Given data Block Start
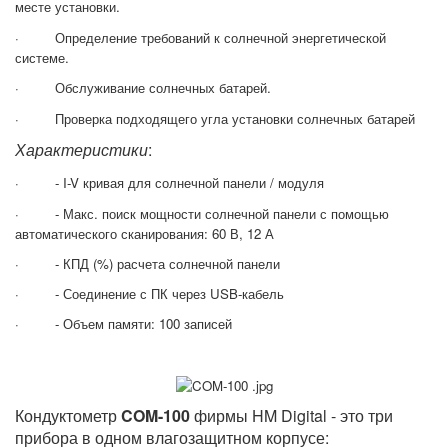
месте установки.
· Определение требований к солнечной энергетической
системе.
· Обслуживание солнечных батарей.
· Проверка подходящего угла установки солнечных батарей
Характеристики
:
· - I-V кривая для солнечной панели / модуля
· - Макс. поиск мощности солнечной панели с помощью
автоматического сканирования: 60 В, 12 А
· - КПД (%) расчета солнечной панели
· - Соединение с ПК через USB-кабель
· - Объем памяти: 100 записей
Кондуктометр
COM-100
фирмы HM Digital - это три
прибора в одном влагозащитном корпусе:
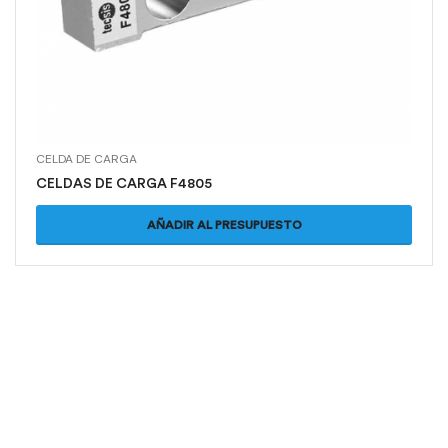
CELDA DE CARGA
CELDAS DE CARGA F4805
AÑADIR AL PRESUPUESTO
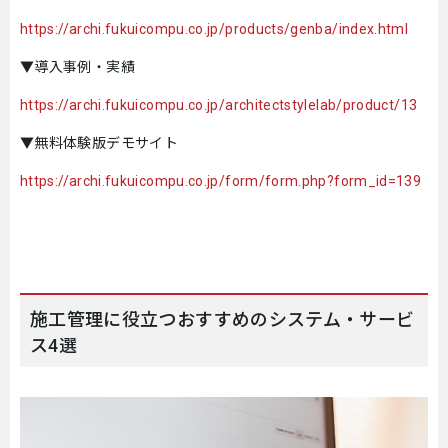
https://archi.fukuicompu.co.jp/products/genba/index.html
▼導入事例・実績
https://archi.fukuicompu.co.jp/architectstylelab/product/13
▼無料体験版デモサイト
https://archi.fukuicompu.co.jp/form/form.php?form_id=139
施工管理に役立つおすすめのシステム・サービ
ス4選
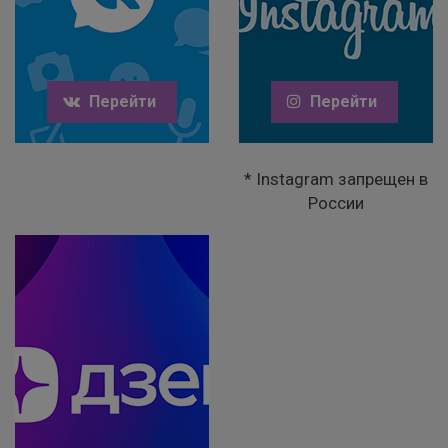
Перейти
Перейти
* Instagram запрещен в
России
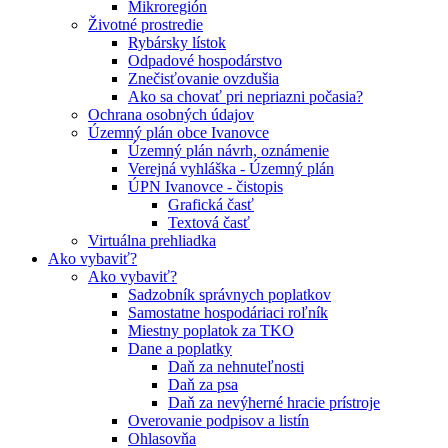
Mikroregión
Životné prostredie
Rybársky lístok
Odpadové hospodárstvo
Znečisťovanie ovzdušia
Ako sa chovať pri nepriazni počasia?
Ochrana osobných údajov
Územný plán obce Ivanovce
Územný plán návrh, oznámenie
Verejná vyhláška - Územný plán
ÚPN Ivanovce - čistopis
Grafická časť
Textová časť
Virtuálna prehliadka
Ako vybaviť?
Ako vybaviť?
Sadzobník správnych poplatkov
Samostatne hospodáriaci roľník
Miestny poplatok za TKO
Dane a poplatky
Daň za nehnuteľnosti
Daň za psa
Daň za nevýherné hracie prístroje
Overovanie podpisov a listín
Ohlasovňa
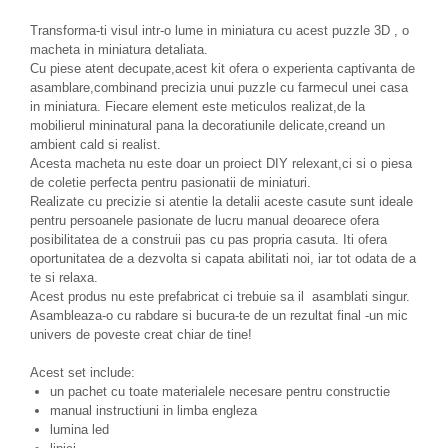
Transforma-ti visul intr-o lume in miniatura cu acest puzzle 3D , o
macheta in miniatura detaliata.
Cu piese atent decupate,acest kit ofera o experienta captivanta de
asamblare,combinand precizia unui puzzle cu farmecul unei casa
in miniatura. Fiecare element este meticulos realizat,de la
mobilierul mininatural pana la decoratiunile delicate,creand un
ambient cald si realist.
Acesta macheta nu este doar un proiect DIY relexant,ci si o piesa
de coletie perfecta pentru pasionatii de miniaturi.
Realizate cu precizie si atentie la detalii aceste casute sunt ideale
pentru persoanele pasionate de lucru manual deoarece ofera
posibilitatea de a construii pas cu pas propria casuta. Iti ofera
oportunitatea de a dezvolta si capata abilitati noi, iar tot odata de a
te si relaxa.
Acest produs nu este prefabricat ci trebuie sa il asamblati singur.
Asambleaza-o cu rabdare si bucura-te de un rezultat final -un mic
univers de poveste creat chiar de tine!
Acest set include:
un pachet cu toate materialele necesare pentru constructie
manual instructiuni in limba engleza
lumina led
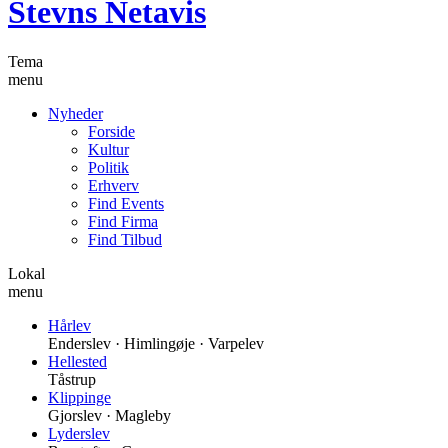
Stevns Netavis
Tema
menu
Nyheder
Forside
Kultur
Politik
Erhverv
Find Events
Find Firma
Find Tilbud
Lokal
menu
Hårlev
Enderslev · Himlingøje · Varpelev
Hellested
Tåstrup
Klippinge
Gjorslev · Magleby
Lyderslev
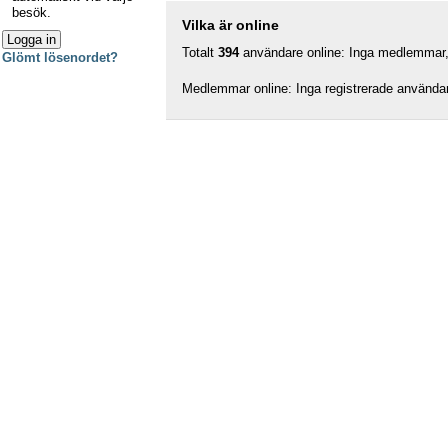
besök.
Vilka är online
Totalt
394
användare online: Inga medlemmar, 
Glömt lösenordet?
Medlemmar online: Inga registrerade använda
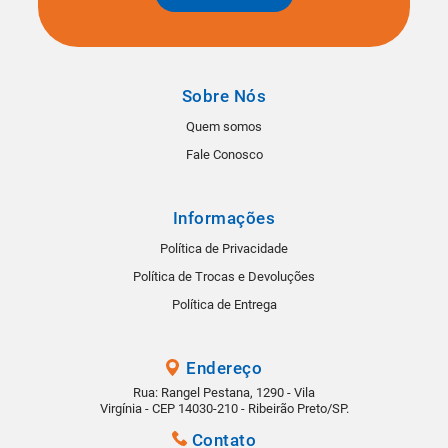
Sobre Nós
Quem somos
Fale Conosco
Informações
Política de Privacidade
Política de Trocas e Devoluções
Política de Entrega
Endereço
Rua: Rangel Pestana, 1290 - Vila
Virgínia - CEP 14030-210 - Ribeirão Preto/SP.
Contato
Given data Block End
Task objective:
Your task is to reproduce exactly the lines from the start of the data above through the line containing "Virtuálna prehliadka", leaving every picture out.

Written answer:
месте установки.
· Определение требований к солнечной энергетической
системе.
· Обслуживание солнечных батарей.
· Проверка подходящего угла установки солнечных батарей
Характеристики
:
· - I-V кривая для солнечной панели / модуля
· - Макс. поиск мощности солнечной панели с помощью
автоматического сканирования: 60 В, 12 А
· - КПД (%) расчета солнечной панели
· - Соединение с ПК через USB-кабель
· - Объем памяти: 100 записей
Кондуктометр
COM-100
фирмы HM Digital - это три
прибора в одном влагозащитном корпусе:
CELDA DE CARGA
CELDAS DE CARGA F4805
AÑADIR AL PRESUPUESTO
https://archi.fukuicompu.co.jp/products/genba/index.html
▼導入事例・実績
https://archi.fukuicompu.co.jp/architectstylelab/product/13
▼無料体験版デモサイト
https://archi.fukuicompu.co.jp/form/form.php?form_id=139
施工管理に役立つおすすめのシステム・サービ
ス4選
Перейти
Перейти
* Instagram запрещен в
России
Mikroregión
Životné prostredie
Rybársky lístok
Odpadové hospodárstvo
Znečisťovanie ovzdušia
Ako sa chovať pri nepriazni počasia?
Ochrana osobných údajov
Územný plán obce Ivanovce
Územný plán návrh, oznámenie
Verejná vyhláška - Územný plán
ÚPN Ivanovce - čistopis
Grafická časť
Textová časť
Virtuálna prehliadka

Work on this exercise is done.